Anyhow, it's not just CC Mode.  As already discussed, there are 13 other
files which use before-change-functions, and some of these uses are
going to assume it works as documented, just as CC Mode did.  Sporadic
failures are going to occur in some of these other places, due to those
hook functions sometimes not being called.

> > This `prepare' parameter is central to the difficulties of fixing/not
> > being able to fix the b-c-f/a-c-f mechanism.

> I don't think the mechanism needs fixing.

We'll have to carry on disagreeing about this.  For what it's worth, I
accept that it's not going to get fixed.

> The intent of the 'prepare' parameter is quite clear, and is
> consistently followed by all the callers of these functions.

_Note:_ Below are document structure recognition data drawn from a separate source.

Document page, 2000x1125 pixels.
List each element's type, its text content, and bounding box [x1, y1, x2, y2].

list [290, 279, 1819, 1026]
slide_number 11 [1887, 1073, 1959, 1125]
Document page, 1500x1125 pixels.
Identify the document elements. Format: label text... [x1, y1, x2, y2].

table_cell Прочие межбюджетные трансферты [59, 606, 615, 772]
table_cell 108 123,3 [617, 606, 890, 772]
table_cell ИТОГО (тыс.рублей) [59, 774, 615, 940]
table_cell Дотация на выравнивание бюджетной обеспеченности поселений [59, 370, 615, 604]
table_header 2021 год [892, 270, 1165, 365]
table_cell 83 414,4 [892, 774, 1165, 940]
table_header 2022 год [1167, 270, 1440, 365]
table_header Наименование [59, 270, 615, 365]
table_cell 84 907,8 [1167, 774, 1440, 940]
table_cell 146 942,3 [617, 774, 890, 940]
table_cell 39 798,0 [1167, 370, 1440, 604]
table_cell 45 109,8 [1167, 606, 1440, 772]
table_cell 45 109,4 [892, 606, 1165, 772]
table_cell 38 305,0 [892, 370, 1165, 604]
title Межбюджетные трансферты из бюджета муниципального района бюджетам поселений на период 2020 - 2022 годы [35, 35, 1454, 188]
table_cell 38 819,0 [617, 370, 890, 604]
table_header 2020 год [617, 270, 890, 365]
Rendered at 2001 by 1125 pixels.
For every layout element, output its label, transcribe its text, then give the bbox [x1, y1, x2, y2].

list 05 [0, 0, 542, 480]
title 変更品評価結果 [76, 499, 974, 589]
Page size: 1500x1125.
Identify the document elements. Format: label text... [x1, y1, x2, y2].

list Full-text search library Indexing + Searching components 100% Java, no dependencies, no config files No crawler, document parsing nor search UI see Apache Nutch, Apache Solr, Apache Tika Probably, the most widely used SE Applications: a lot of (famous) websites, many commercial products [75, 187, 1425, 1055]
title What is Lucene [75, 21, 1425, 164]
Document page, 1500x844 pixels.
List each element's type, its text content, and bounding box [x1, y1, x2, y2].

I don't find the intent clear, since prepare_to_modify_buffer is a
mishmash of miscellaneous things, rather than a "do one thing and do it
well".  

If this `prepare' mechanism hadn't been used, but instead the functions
simply called where they were needed, then adding in the b-c-f calls
could have been trivial.

> What we need is find the best way of fixing CC Mode based on this or
> some other mechanism.

Yes.  CC Mode and the other 13 files.el too.

-- 
Alan Mackenzie (Nuremberg, Germany).